Tugas Wajib
Tolong salin kata demi kata seluruh kutipan halaman di bawah, yang membahas White Paper Australia tentang Abad Asia.

Kutipan Halaman
#####

Pada bulan Oktober 2012 lalu, Perdana Menteri Australia merilis Australia in the Asian Century White Paper. Dalam White Paper tersebut, pemerintah Australia menunjukkan rencana dan komitmennya untuk meningkatkan hubungan dengan negara-negara di Asia dalam berbagai bidang untuk menghadapi Asian Century yang diperkirakan akan segera berlangsung. Kemajuan ekonomi negara-negara di Asia dan berkembang pesatnya RRC, India dan Indonesia di tengah gejolak ekonomi global yang sedang berlangsung telah menumbuhkan optimisme akan masa depan di mana peran Asia di dunia dalam segala bidang, tidak hanya ekonomi, akan semakin dominan. Berbagai institusi telah memprediksi, bahwa pada tahun 2025 Asia akan menghasilkan sekitar setengah dari produksi dunia. Ekspektasi akan datangnya dominasi Asia ini menjadi pendorong bagi pemerintah Australia untuk mendekatkan diri dengan Asia dan membina hubungan yang lebih baik.
Indonesia, sebagai salah satu negara terbesar di Asia baik dari segi ekonomi maupun populasi dan wilayah, memiliki posisi yang penting dalam White Paper tersebut. Menurut data yang dipaparkan dalam White Paper, Indonesia akan menempati peringkat kesepuluh dalam ukuran perekonomian terbesar dunia pada tahun 2025. Terlepas dari ketepatan prediksi tersebut, inisiatif Australia untuk membina relasi yang lebih baik perlu direspons dengan serius karena dapat memberi dampak positif kepada masyarakat di kedua negara. Dalam tulisan ini, akan dibahas empat bidang yang ditekankan di dalam White Paper dalam keterkaitannya dengan Indonesia, yaitu bidang pendidikan, ekonomi, keamanan, dan kontak people-to-people.

#####

Cuplikan Data
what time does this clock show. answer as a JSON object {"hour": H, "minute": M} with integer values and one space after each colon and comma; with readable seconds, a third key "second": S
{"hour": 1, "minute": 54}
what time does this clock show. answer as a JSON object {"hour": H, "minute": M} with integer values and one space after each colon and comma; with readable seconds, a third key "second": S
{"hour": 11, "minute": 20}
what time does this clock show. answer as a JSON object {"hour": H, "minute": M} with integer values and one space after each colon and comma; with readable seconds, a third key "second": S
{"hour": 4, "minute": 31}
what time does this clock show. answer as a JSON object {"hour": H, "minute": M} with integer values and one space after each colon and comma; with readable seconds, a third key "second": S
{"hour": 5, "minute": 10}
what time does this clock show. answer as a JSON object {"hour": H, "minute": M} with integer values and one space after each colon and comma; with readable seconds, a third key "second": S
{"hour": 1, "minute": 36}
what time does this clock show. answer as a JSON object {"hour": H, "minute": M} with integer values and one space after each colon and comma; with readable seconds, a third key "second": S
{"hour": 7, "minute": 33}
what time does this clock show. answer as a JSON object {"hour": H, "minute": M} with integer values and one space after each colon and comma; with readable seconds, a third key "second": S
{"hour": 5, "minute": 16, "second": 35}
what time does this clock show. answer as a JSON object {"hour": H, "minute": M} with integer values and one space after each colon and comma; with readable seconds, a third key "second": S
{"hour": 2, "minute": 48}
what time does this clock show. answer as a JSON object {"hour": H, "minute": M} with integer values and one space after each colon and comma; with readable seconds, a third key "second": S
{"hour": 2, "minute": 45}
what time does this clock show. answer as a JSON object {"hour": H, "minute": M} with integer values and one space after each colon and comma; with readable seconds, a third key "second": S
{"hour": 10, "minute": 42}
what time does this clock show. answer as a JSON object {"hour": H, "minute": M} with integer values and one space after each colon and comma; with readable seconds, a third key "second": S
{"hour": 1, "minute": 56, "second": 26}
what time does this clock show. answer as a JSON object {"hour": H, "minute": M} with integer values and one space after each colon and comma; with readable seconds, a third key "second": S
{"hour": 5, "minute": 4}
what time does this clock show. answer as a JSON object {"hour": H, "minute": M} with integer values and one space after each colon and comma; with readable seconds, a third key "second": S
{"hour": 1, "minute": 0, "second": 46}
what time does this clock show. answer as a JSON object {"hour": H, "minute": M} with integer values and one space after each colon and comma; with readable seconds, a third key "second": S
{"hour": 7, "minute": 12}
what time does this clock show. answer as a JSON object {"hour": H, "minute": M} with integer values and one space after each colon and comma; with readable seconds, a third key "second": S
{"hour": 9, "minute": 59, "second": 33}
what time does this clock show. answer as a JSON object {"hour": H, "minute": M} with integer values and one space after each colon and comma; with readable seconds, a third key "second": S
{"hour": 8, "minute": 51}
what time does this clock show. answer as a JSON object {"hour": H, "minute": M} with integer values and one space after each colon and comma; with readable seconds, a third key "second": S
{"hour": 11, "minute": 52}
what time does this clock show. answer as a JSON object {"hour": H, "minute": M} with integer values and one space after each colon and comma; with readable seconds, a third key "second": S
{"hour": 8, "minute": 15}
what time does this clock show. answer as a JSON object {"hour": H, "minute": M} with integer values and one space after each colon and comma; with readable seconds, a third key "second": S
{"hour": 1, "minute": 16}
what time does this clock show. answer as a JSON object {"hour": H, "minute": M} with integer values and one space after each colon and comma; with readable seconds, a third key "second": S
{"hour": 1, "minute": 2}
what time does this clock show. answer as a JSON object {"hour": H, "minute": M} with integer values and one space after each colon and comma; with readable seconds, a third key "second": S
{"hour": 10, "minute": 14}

#####

Penyelesaian
Pada bulan Oktober 2012 lalu, Perdana Menteri Australia merilis Australia in the Asian Century White Paper. Dalam White Paper tersebut, pemerintah Australia menunjukkan rencana dan komitmennya untuk meningkatkan hubungan dengan negara-negara di Asia dalam berbagai bidang untuk menghadapi Asian Century yang diperkirakan akan segera berlangsung. Kemajuan ekonomi negara-negara di Asia dan berkembang pesatnya RRC, India dan Indonesia di tengah gejolak ekonomi global yang sedang berlangsung telah menumbuhkan optimisme akan masa depan di mana peran Asia di dunia dalam segala bidang, tidak hanya ekonomi, akan semakin dominan. Berbagai institusi telah memprediksi, bahwa pada tahun 2025 Asia akan menghasilkan sekitar setengah dari produksi dunia. Ekspektasi akan datangnya dominasi Asia ini menjadi pendorong bagi pemerintah Australia untuk mendekatkan diri dengan Asia dan membina hubungan yang lebih baik.
Indonesia, sebagai salah satu negara terbesar di Asia baik dari segi ekonomi maupun populasi dan wilayah, memiliki posisi yang penting dalam White Paper tersebut. Menurut data yang dipaparkan dalam White Paper, Indonesia akan menempati peringkat kesepuluh dalam ukuran perekonomian terbesar dunia pada tahun 2025. Terlepas dari ketepatan prediksi tersebut, inisiatif Australia untuk membina relasi yang lebih baik perlu direspons dengan serius karena dapat memberi dampak positif kepada masyarakat di kedua negara. Dalam tulisan ini, akan dibahas empat bidang yang ditekankan di dalam White Paper dalam keterkaitannya dengan Indonesia, yaitu bidang pendidikan, ekonomi, keamanan, dan kontak people-to-people.